In this meal, we are fed and we participate in a sacrifice.  We are fed spiritually, given the strength to fight against evil, to reach out to the needy, to live our lives in holiness and grace.  The strength that the Eucharistic food gives us enables us to change our lives, becoming more than we were, becoming more that we might settle for, becoming all that God created us to be.  We participate also in sacrifice, not just any sacrifice, but the one saving sacrifice that reconciled us to God.

This holy mystery comes about through a similarly complex event, which is to say our celebration of the Mass.  Words are said – “this is my body,” “this is my blood” – the very words Christ himself used when he gave us this amazing sacrament.  These words aren’t magic “hocus pocus” words, because this event is much more than magic.  It’s not a mere change, it’s a re-creation, a re-creation of bread and wine into the body and blood of Christ, and a re-creation of ourselves into the disciples God wants us to be.  And it’s much more than just the words: the bread and wine themselves are important, the priest as the minister acts in the person of Christ, the assembled body of believers brings their joys, sorrows, successes, failures, their riches and their poverty, their gifts and their brokenness, and lays all of it before the altar, in a great offering of faith.

We could get all caught up in the externals.  We want the best music, the nicest vestments and decorations.  But none of that means anything without the faithful act of the assembly, praying and participating, becoming one with each other and one with God.  Eucharist is thanksgiving for our many blessings, but most of all for the blessing of salvation and grace.  Eucharist is communion with Christ and with our brothers and sisters.  In Godspell, this is symbolized by the players having the face paint washed off before the breaking of bread: what had made them beautiful individuals in the sight of God is now an obstacle to communion, and so it is washed away as they come together as one community.

This is why we take such care with the Liturgy of the Eucharist.  We carefully prepare the bread and wine.  We pray the words as best we can in both word and song.  We bow before we receive the Body and Blood of our Lord.  We handle the Body of Christ and the Cup of the Blood of Christ with a care reserved for the most precious of gifts, which of course this is.  And when we are done, we meticulously collect and consume every crumb of Christ’s Body and every drop of his Precious Blood.  When I do that, there is a little prayer that the Liturgy has me say quietly: “May I receive these gifts with purity of heart.  May they bring me healing and strength, now and forever.”  Isn’t that wonderful?  Notice how it carefully refers to the tiniest of leftovers as gifts to be received with purity of heart.  Notice how even those fragments have the ability to bring me healing and strength now and forever!

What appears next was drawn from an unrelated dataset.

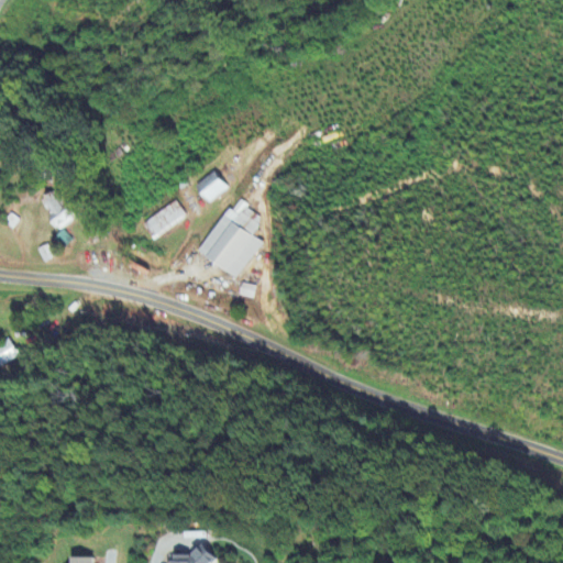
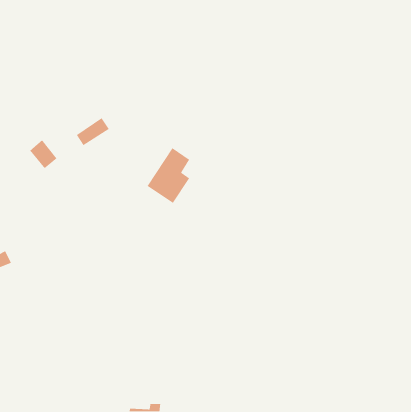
building: [195,170,227,201] -> none
building: [139,200,185,240] -> [76,117,110,146]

And what those gifts do for me, they do for all of us.  We become a community strengthened by our participation in the Eucharist and our Communion with God and each other.  The Eucharist is the central act of the Church, because in the Eucharist, we become one and together we accomplish all that Christ wanted for the world: healing the sick, binding up the broken, reaching the lost and the marginalized, meeting the needs of the poor and homeless, helping prisoners find freedom in Christ, defending the infant in the womb, the child on the streets, the elderly on their sick beds, bringing the presence of Christ to the lonely.  As the song says, we can build a beautiful city, but only through our communion with Christ.

As incredibly complex as the Eucharist and our celebration of it is, we are blessed to be able to celebrate it every day of the week.  I remember in the first week of seminary, one of my friends on Saturday said, “Who wants to go to Mass with me tonight and get it over with?”  You’ve never seen men with such horrified looks on their faces!  That is because, whenever we gather, that is the best part of our day.  Our participation in the Eucharist makes all the rest of our lives possible, but not only possible but also better, more filled with grace.  And so, as the prayer says, may we always receive these incredible gifts with purity of heart.  May they bring us healing and strength, now and forever.